> _Geselecteerde tekst_
Het Geheim van Ruysbroeck

Na een dom ongeluk – dronken rijden met een brommer – verliest Gillis Ruisbroek alles: zijn vrienden, zijn sport, zijn leven en vooral: zijn linkervoet. Een jaar later is hij nog steeds kwaad op alles en iedereen, vooral op zichzelf, en verzet hij zich mateloos tegen therapie en revalidatie. Totdat hij in De Wijck, het revalidatiecentrum, de mooie en zelfbewuste Aïcha ontmoet. Van het ene moment op het andere komt hij terecht in een waanzinnige spiraal waarbij heden en verleden door elkaar lopen: piraten, tempeliers, een verborgen schat en bovendien zijn onmogelijke liefde voor Aïcha. Dit is niet alleen een spannend verhaal over de zoektocht naar een schat, maar ook een zoektocht naar zichzelf en hoe je omgaat met je omgeving en met tegenslagen. Alle hoofdpersonages proberen een droom te verwezenlijken, maar ze worstelen allemaal met de weerbarstigheid van het leven. Vooral Gillis en Aïcha komen levensecht over, de anderen zijn minder geloofwaardig als personage. Vooral de gedrevenheid van de huidige grootmeester van de Tempeliers komt onecht over, al is het ook wel verrassend om eens een rooms-katholiek als fanatieke godsdienstextremist voorgeschoteld te krijgen. Heden (korte zinnen, hedendaags taalgebruik) en verleden (ouderwets en ietwat plechtig taalgebruik, cursief gedrukt) lopen naadloos in elkaar over. De auteur geeft heel wat informatie mee over piraten, de rol van de overheid en de tempeliers, zonder dat het aanvoelt als een lesje in geschiedenis. Het boek leest als een trein: het spel van de elkaar afwisselende verhaallijnen houdt je aandacht vast. Ondanks enkele minpunten – de snelle emotionele omslag bij Gillis en de vrij ongeloofwaardige, maar wel spannende apotheose, heb ik van dit boek genoten.

> _De gegevens_
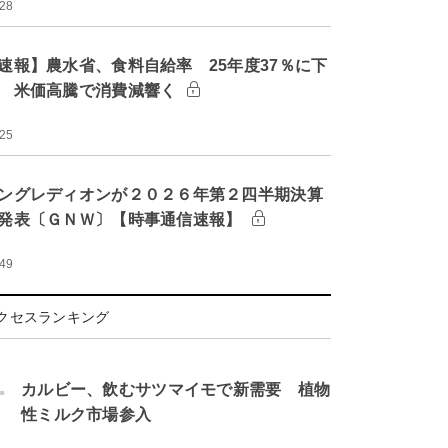
:28
速報】農水省、食料自給率 25年度37％に下
 米価高騰で消費減響く
:25
ングレディオンが２０２６年第２四半期決算
発表〔ＧＮＷ〕【時事通信速報】
:49
クセスランキング
.
カルビー、飲むサツマイモで新需要 植物
性ミルク市場参入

> _Wat wordt verwacht_
Beantwoord alsjeblieft deze vragen over de geselecteerde tekst:
1. Welk lichaamsdeel verliest Gillis Ruisbroek door het ongeluk?
2. Hoe heet het revalidatiecentrum waar hij Aïcha ontmoet?
3. Hoe zijn de delen over het verleden gedrukt?
De lijst staat los van de geselecteerde tekst.

> _Antwoord_
1. Zijn linkervoet.
2. De Wijck.
3. Cursief.